## WHAT YOU NEED TO DO:
Starting at the line containing "Aliquam laoreet sed" and ending at the line containing "ALIQUAM QUIS LOBORTIS QUAM", rewrite the data with "bibendum" changed to "placerat" and everything else left as it is. Return only those lines.

## DATA SECTION:
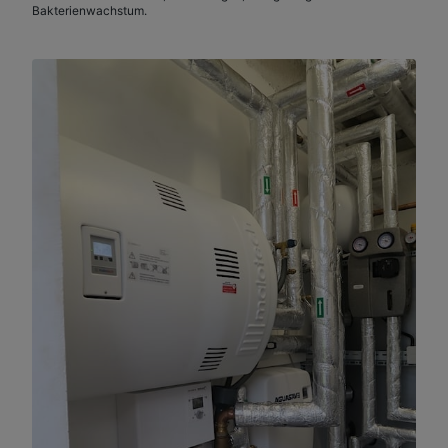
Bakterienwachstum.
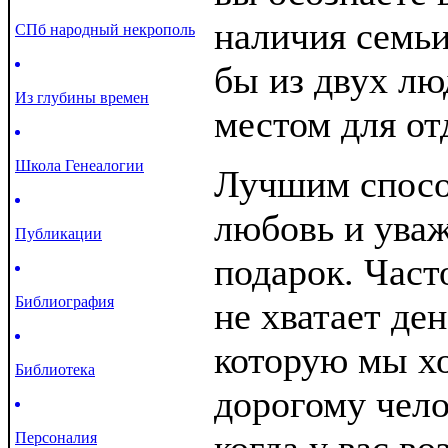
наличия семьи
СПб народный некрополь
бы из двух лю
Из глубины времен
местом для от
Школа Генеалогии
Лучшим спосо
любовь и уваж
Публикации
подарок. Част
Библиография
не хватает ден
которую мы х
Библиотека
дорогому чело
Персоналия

--

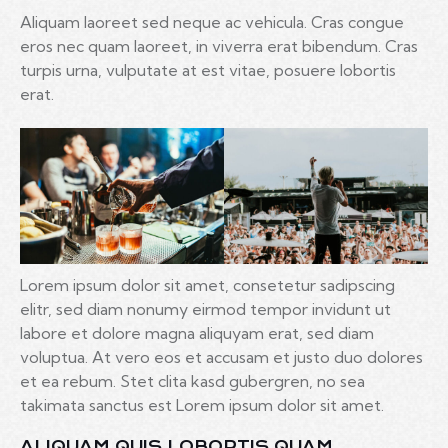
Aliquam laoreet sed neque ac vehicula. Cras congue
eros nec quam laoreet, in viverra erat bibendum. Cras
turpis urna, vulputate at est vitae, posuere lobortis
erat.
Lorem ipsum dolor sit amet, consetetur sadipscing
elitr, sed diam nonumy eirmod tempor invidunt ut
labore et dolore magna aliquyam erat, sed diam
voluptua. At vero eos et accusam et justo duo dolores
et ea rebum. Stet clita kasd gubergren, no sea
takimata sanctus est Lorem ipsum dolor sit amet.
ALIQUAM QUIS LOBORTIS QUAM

## EXERCISE RESULT:
Aliquam laoreet sed neque ac vehicula. Cras congue
eros nec quam laoreet, in viverra erat placerat. Cras
turpis urna, vulputate at est vitae, posuere lobortis
erat.
Lorem ipsum dolor sit amet, consetetur sadipscing
elitr, sed diam nonumy eirmod tempor invidunt ut
labore et dolore magna aliquyam erat, sed diam
voluptua. At vero eos et accusam et justo duo dolores
et ea rebum. Stet clita kasd gubergren, no sea
takimata sanctus est Lorem ipsum dolor sit amet.
ALIQUAM QUIS LOBORTIS QUAM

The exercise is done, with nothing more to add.